The moment a person is rushed with stroke-like symptoms to MedStar Washington Hospital Center, a chain-reaction process starts. The goal: To move the patient toward getting the clot-busting drug tPA as quickly as possible, preferably within 60 minutes.
But it’s one of the stops along the way in that process — magnetic resonance imaging, or the MRI — which has mixed reviews in the stroke community but also helped recently earn the hospital The Joint Commission designation as a Certified Comprehensive Stroke Center.
Most hospitals use CT scans as their default first-line test to diagnose stroke, said Dr. Amie Hsia, medical director of the Stroke Center at the hospital center. They are faster to perform, but provide less information than an MRI, Hsia said. The hospital has used MRIs as the default standard of care for suspected strokes for the last couple of years, Hsia said.
“We’re able to get more detailed information about what is really going on,” Hsia said. The sharper image helps providers determine who’s really suffering a stroke, where it’s occurring in the brain and how severe it is.
“But the push in the stroke community is to make sure we’re treating patients with tPA as quickly as possible,” Hsia said. “So some argue we don’t need to have a much detailed information.” Among the additional support for CT scans, much of the debate in stroke imaging has centered around access-related limitations of MRI. As well, some studies have found certain strokes can be better detected by CT scans.
While multiple hospitals in the area are designated by the Joint Commission as primary stroke centers, MedStar is the only hospital in Greater Washington and one of just 74 hospitals around the country with the comprehensive designation. To achieve the recognition, MedStar Washington Hospital Center underwent an on-site review in May when Joint Commission surveyors reviewed compliance with all comprehensive stroke center standards and requirements.

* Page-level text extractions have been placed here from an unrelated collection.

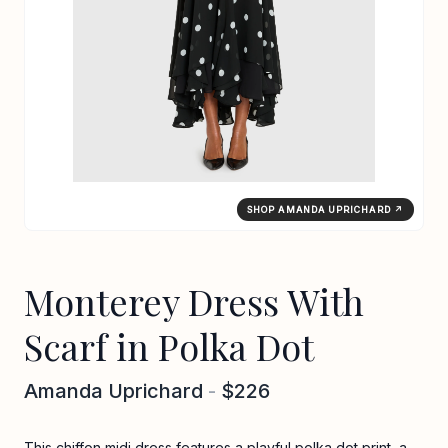
SHOP AMANDA UPRICHARD ↗
Monterey Dress With
Scarf in Polka Dot
Amanda Uprichard
-
$226
This chiffon midi dress features a playful polka dot print, a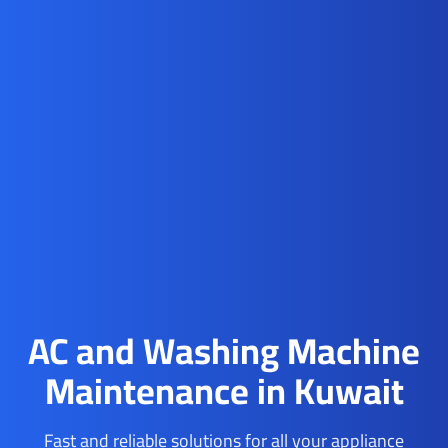
AC and Washing Machine
Maintenance in Kuwait
Fast and reliable solutions for all your appliance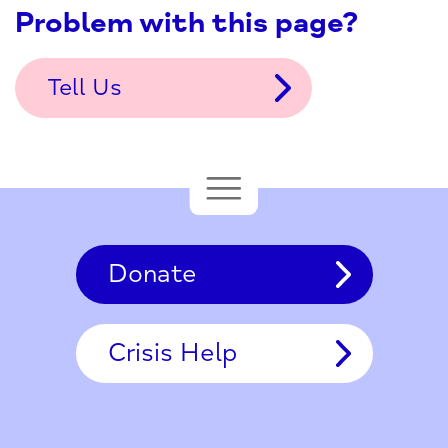
Problem with this page?
Tell Us
Donate
Crisis Help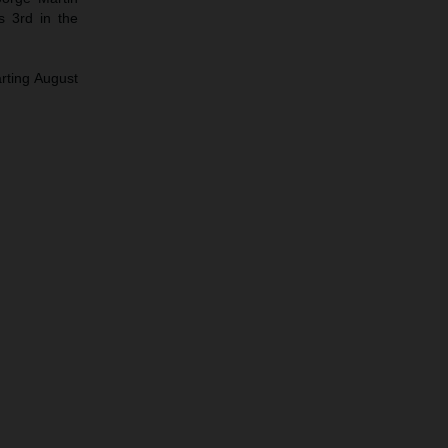
s 3rd in the
arting August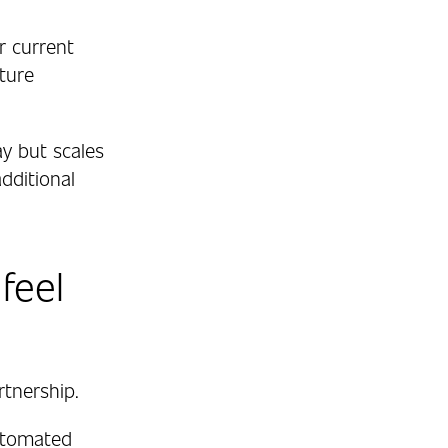
r current
ture
y but scales
dditional
feel
rtnership.
utomated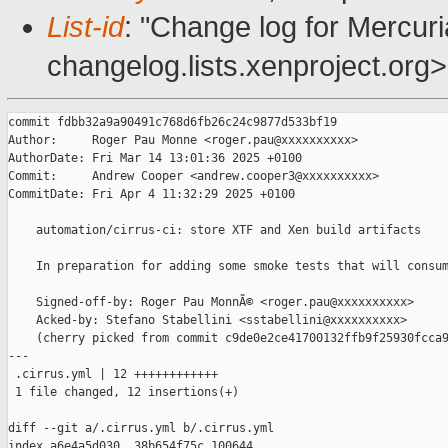
List-id
: "Change log for Mercuria
changelog.lists.xenproject.org>
commit fdbb32a9a90491c768d6fb26c24c9877d533bf19

Author:     Roger Pau Monne <roger.pau@xxxxxxxxxx>

AuthorDate: Fri Mar 14 13:01:36 2025 +0100

Commit:     Andrew Cooper <andrew.cooper3@xxxxxxxxxx>

CommitDate: Fri Apr 4 11:32:29 2025 +0100

    automation/cirrus-ci: store XTF and Xen build artifacts

    In preparation for adding some smoke tests that will consum
    Signed-off-by: Roger Pau MonnÃ© <roger.pau@xxxxxxxxxx>

    Acked-by: Stefano Stabellini <sstabellini@xxxxxxxxxx>

    (cherry picked from commit c9de0e2ce41700132ffb9f25930fcca9
---

 .cirrus.yml | 12 ++++++++++++

 1 file changed, 12 insertions(+)

diff --git a/.cirrus.yml b/.cirrus.yml

index a6e4a5d030..38b654f75c 100644
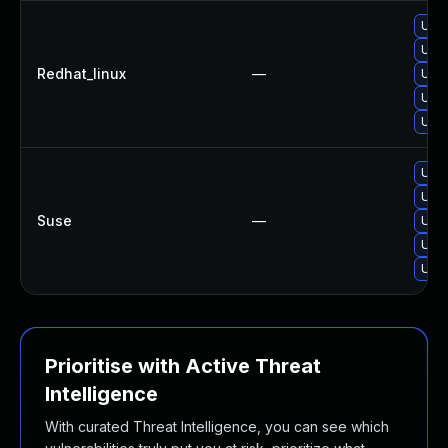
Upg
Upg
Redhat_linux
—
Upg
Upg
Upg
Upg
Upgr
Suse
—
Upg
Upgr
Upg
Prioritise with Active Threat
Intelligence
With curated Threat Intelligence, you can see which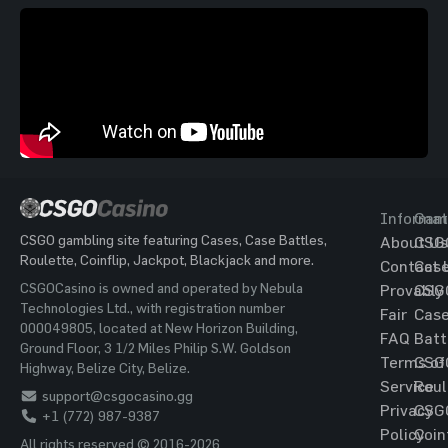
Informat
Gam
CSGO gambling site featuring Cases, Case Battles,
About Us
CSG
Roulette, Coinflip, Jackpot, Blackjack and more.
Contact 
Cas
CSGOCasino is owned and operated by Nebula
Provably
CSG
Technologies Ltd., with registration number
Fair
Cas
000049805, located at New Horizon Building,
FAQ
Batt
Ground Floor, 3 1/2 Miles Philip S.W. Goldson
Terms of
CSG
Highway, Belize City, Belize.
Service
Roul
support@csgocasino.gg
Privacy
CSG
+1 (772) 987-9387
Policy
Coin
All rights reserved © 2016-2026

It serves as a stamp of approval from the Joint Commission that the hospital can handle some of the most complex stroke cases, Hsia said.
A representative from the Joint Commission said only hospitals which use MRI imaging for stroke diagnosis can be designated “Comprehensive Stroke Centers.” That is because these centers handle the most complex stroke cases and scientific literature shows MRI’s provide the most accurate imaging of the brain.
Johns Hopkins University Hospital also has the Comprehensive Stroke Center designation. In May, Johns Hopkins published a study in the journal Stroke supporting the use of the MRI, saying it developed a technique that can predict with 95 percent accuracy which stroke victims will benefit from clot-busters and which will suffer potentially dangerous side effects.